Das Werk „F. Zawrel − Erbbiologisch und sozial minderwertig“ ist ein Stück erlebbarer Geschichte; die Studierenden waren gerührt bis schockiert. Nikolaus Habjans meisterhafte Führung der Klappmaulpuppen verlieh den Figuren eine beeindruckende Lebendigkeit. Dieses Theaterstück ist mehr als eine einfache Aufführung: Es regt zur Reflexion über den langen Zeitraum des verdrängten Umgangs mit Spiegelgrund-Opfern in der Nachkriegszeit an und mahnt zu einer grundlegenden Auseinandersetzung mit dieser dunklen Epoche der Geschichte. Darüber hinaus unterstreicht es die unabdingbare Notwendigkeit, aus der Vergangenheit zu lernen.

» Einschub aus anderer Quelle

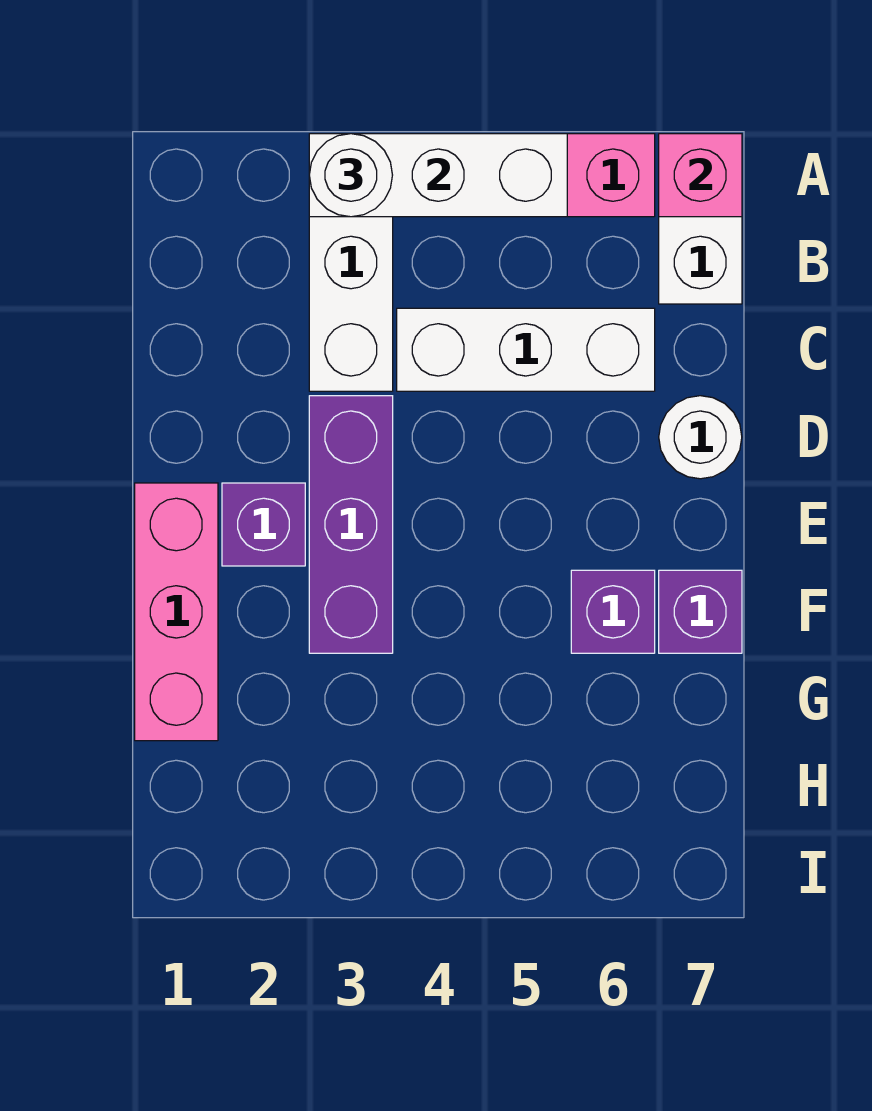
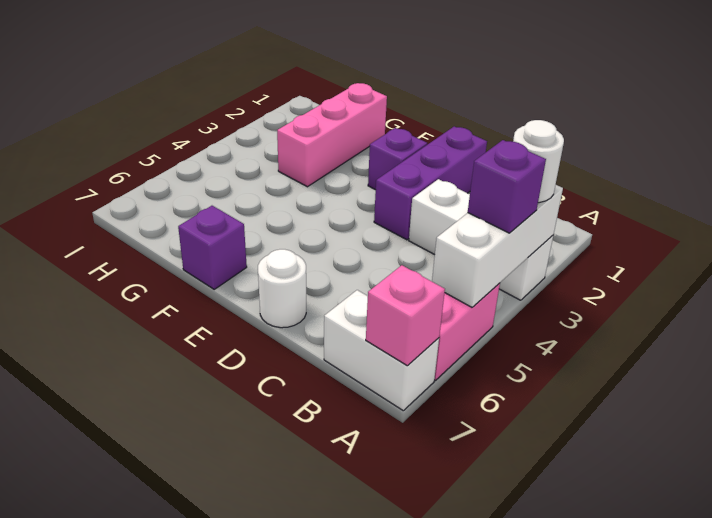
white brick C4:C6 level 1 -> none
purple brick D3:F3 level 1 -> purple brick D1:D3 level 1
pink brick E1:G1 level 1 -> pink brick G1:G3 level 1
purple brick F6 level 1 -> purple brick A4 level 3

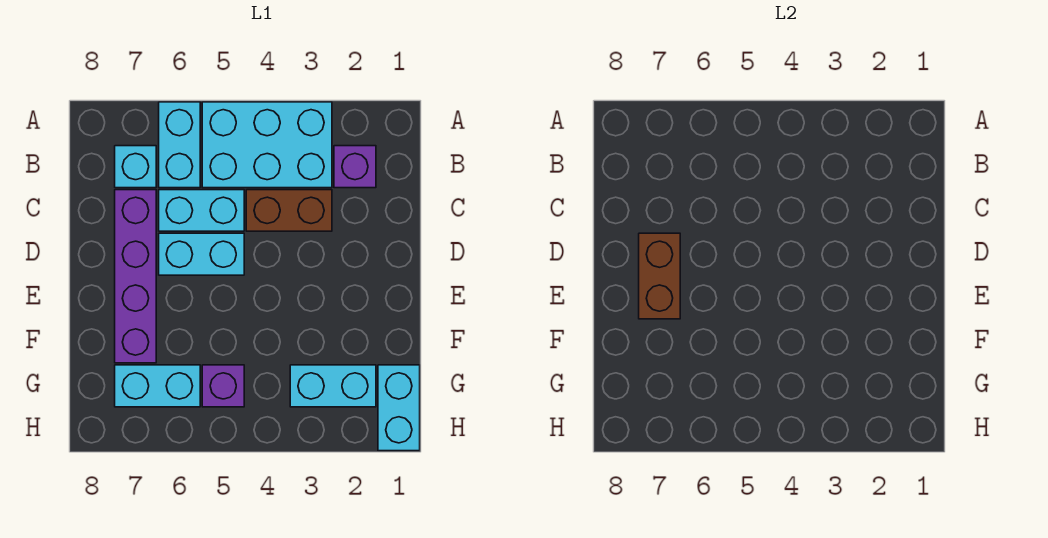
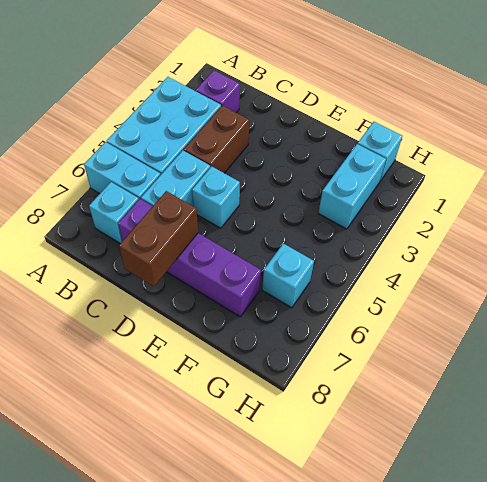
cyan brick D5:D6 level 1 -> cyan brick D5 level 1
brown brick D7:E7 level 2 -> brown brick D7:D8 level 2
cyan brick G1:H1 level 1 -> cyan brick G1 level 1
purple brick G5 level 1 -> none
cyan brick G6:G7 level 1 -> cyan brick G6 level 1

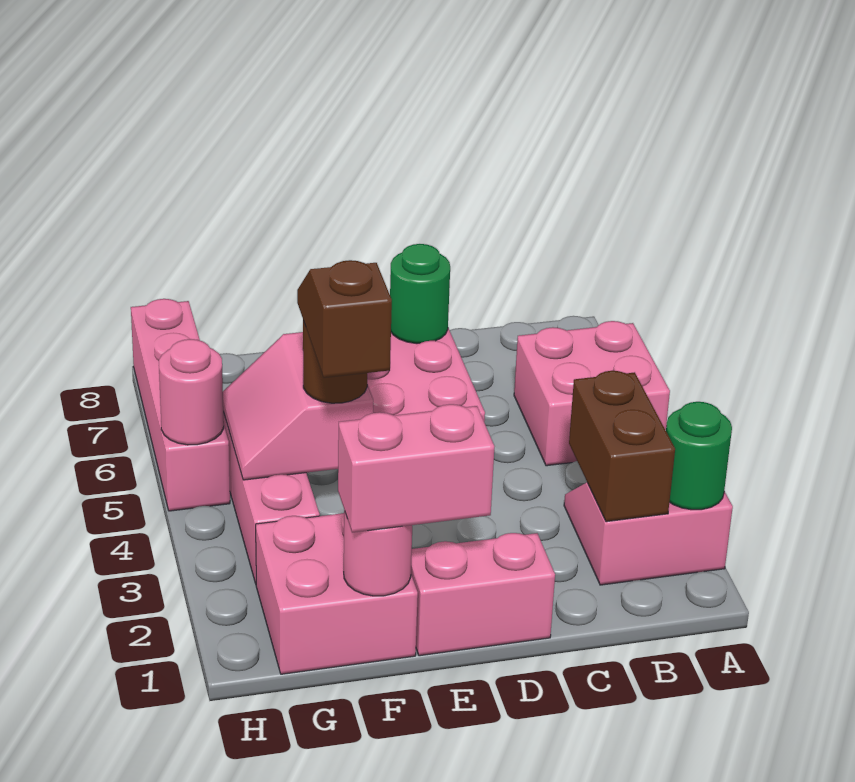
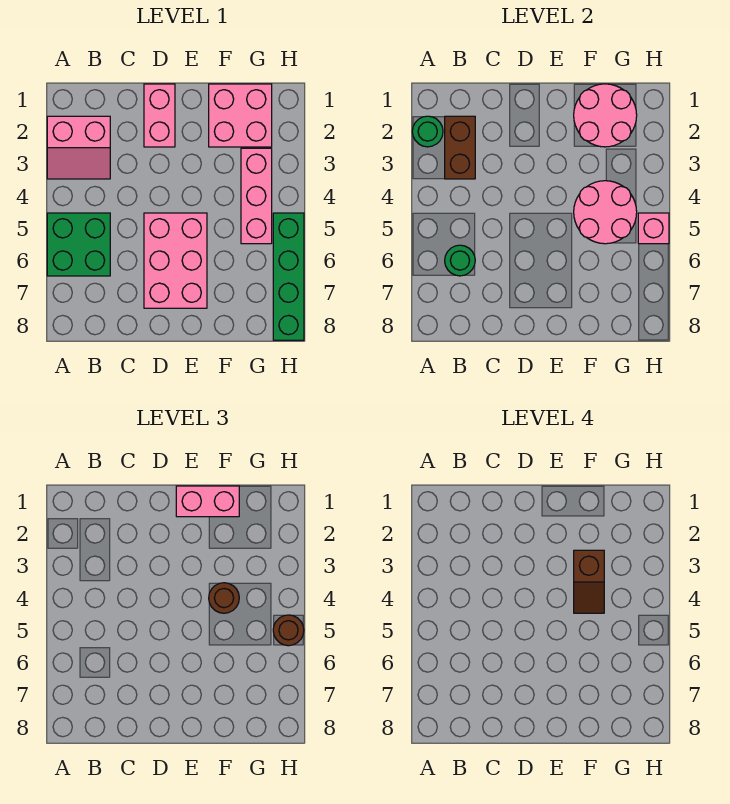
pink brick A5:B6 level 1 -> green brick A5:B6 level 1
pink brick D1:E1 level 1 -> pink brick D1:D2 level 1
green round brick D7 level 2 -> green round brick B6 level 2
pink round brick F1 level 2 -> pink round brick F1:G2 level 2
pink slope F4:G5 level 2 top F -> pink round brick F4:G5 level 2
pink brick H5:H8 level 1 -> green brick H5:H8 level 1
pink round brick H5 level 2 -> pink brick H5 level 2
none -> brown round brick H5 level 3

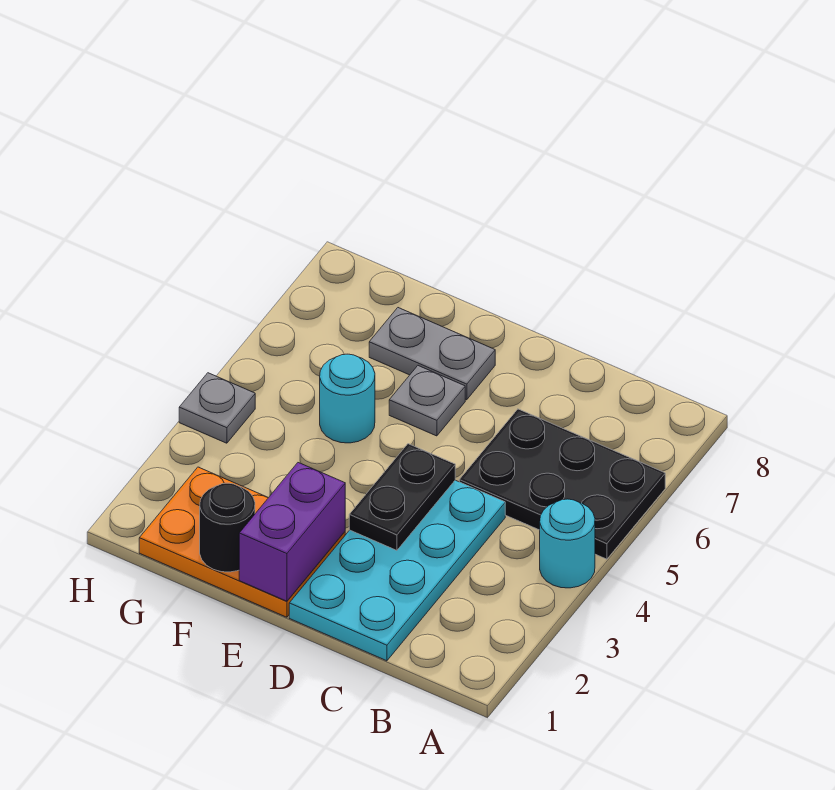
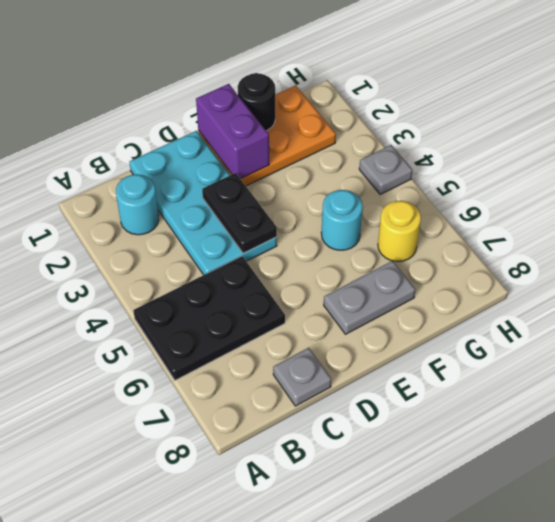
cyan round brick A4 level 1 -> cyan round brick B2 level 1
grey plate E6 level 1 -> grey plate C8 level 1
none -> yellow round brick G6 level 1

Friedrich Zawrels Botschaft bleibt besonders in der heutigen Zeit relevant, in der rechtsextreme Tendenzen wieder zunehmen. Das Stück zeigt eindrucksvoll, wie Geschichte aufgearbeitet werden kann. Es thematisiert den abwertenden bis tödlichen Umgang mit Minderheiten in der Gesellschaft und stellt zugleich Fragen nach der Verantwortung und Ethik in der Medizin. Damit leistet es einen wichtigen Beitrag zur Sensibilisierung und Bildung, indem es einen kritischen Blick auf aktuelle gesellschaftliche Herausforderungen wirft. Es drängt auf eine tiefgreifende Auseinandersetzung mit der moralischen Verantwortung dafür und erinnert uns, wachsam zu bleiben und für Menschenrechte und Würde einzustehen. Friedrich Zawrel, der bis kurz vor seinem Tod im Alter von 90 Jahren seine Stimme beharrlich jenen Kindern schenkte, die am Spiegelgrund ermordet wurden, bleibt nicht nur als Überlebender der Vergangenheit, sondern auch als Mahner für die Zukunft in Erinnerung. Seine Geschichte lebt nicht nur in den Erinnerungen derjenigen weiter, die ihn gekannt haben, sondern auch auf Theaterbühnen, in Filmen und in den Schulen, in denen sein Erbe lebendig gehalten wird. Er kämpfte zeitlebens für die Wahrung der Erinnerung an die Opfer der NS-Euthanasie. „Die Erinnerung an diese Verbrechen darf niemals vergehen, auch wenn viele versuchen, sie zu verdrängen“, forderte er. Die Geschichte Zawrels reicht bis in die Gegenwart; nutzen wir die Chance zu fragen, zu lernen und zu verstehen − ganz im Sinne seines persönlichen Anliegens, "der Jugend mei' G'schicht" zu erzählen.